TASK GOAL
Please repeat the records exactly, keeping the pictures out.

DATA RECORDS
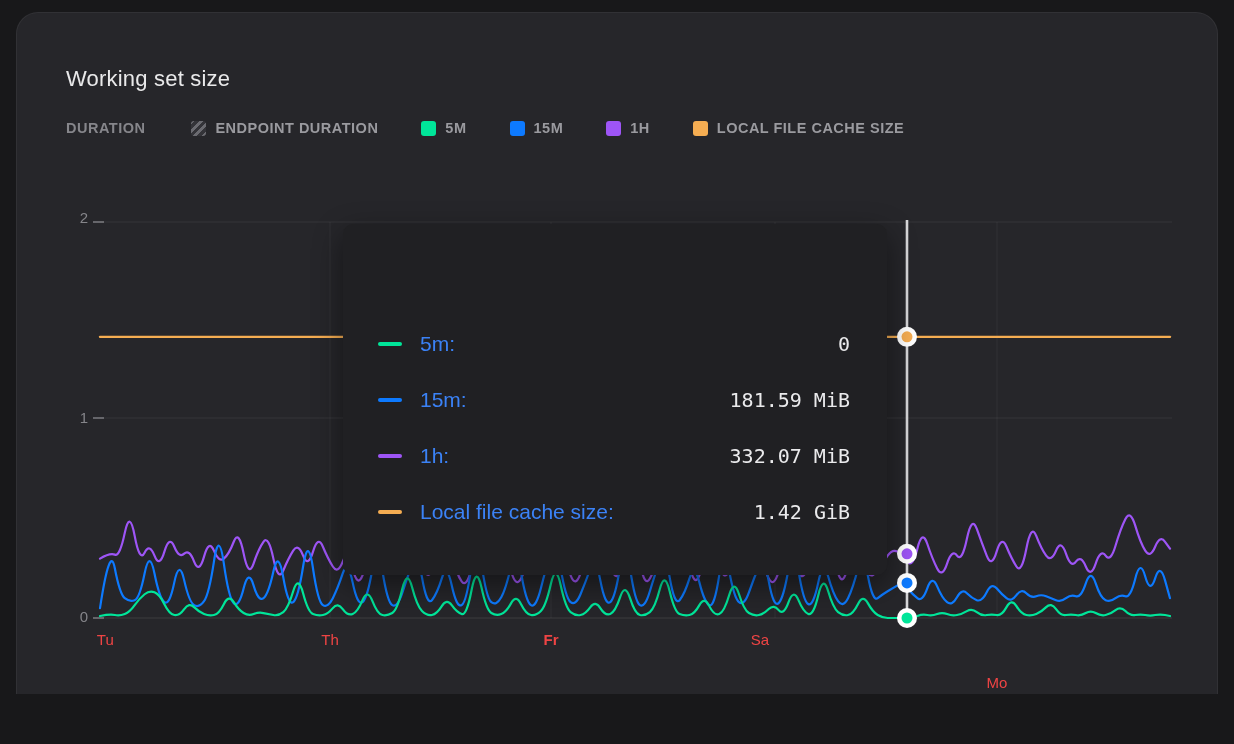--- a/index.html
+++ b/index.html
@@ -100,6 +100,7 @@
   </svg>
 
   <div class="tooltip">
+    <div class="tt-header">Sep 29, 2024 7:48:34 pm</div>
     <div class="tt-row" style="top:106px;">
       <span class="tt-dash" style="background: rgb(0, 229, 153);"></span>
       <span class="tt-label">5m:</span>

YOUR SOLUTION
--- a/index.html
+++ b/index.html
@@ -100,6 +100,7 @@
   </svg>
 
   <div class="tooltip">
+    <div class="tt-header">Sep 29, 2024 7:48:34 pm</div>
     <div class="tt-row" style="top:106px;">
       <span class="tt-dash" style="background: rgb(0, 229, 153);"></span>
       <span class="tt-label">5m:</span>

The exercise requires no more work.